[Extracted page text data]
________________

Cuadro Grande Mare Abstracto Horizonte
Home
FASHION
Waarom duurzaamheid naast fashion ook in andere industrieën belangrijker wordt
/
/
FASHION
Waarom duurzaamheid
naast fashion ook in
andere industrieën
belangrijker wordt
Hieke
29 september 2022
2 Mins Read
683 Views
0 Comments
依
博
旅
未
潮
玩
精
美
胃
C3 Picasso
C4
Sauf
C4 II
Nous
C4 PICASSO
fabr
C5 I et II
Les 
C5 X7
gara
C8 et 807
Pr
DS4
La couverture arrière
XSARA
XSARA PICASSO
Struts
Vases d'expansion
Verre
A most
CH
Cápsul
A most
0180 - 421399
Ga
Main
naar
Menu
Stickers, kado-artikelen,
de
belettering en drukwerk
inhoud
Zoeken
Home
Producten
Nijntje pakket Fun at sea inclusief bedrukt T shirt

________________

- _Exercise description_
Reading through the records above, report each line in which the string "Waarom" is found.

- _Response below_
Waarom duurzaamheid naast fashion ook in andere industrieën belangrijker wordt
Waarom duurzaamheid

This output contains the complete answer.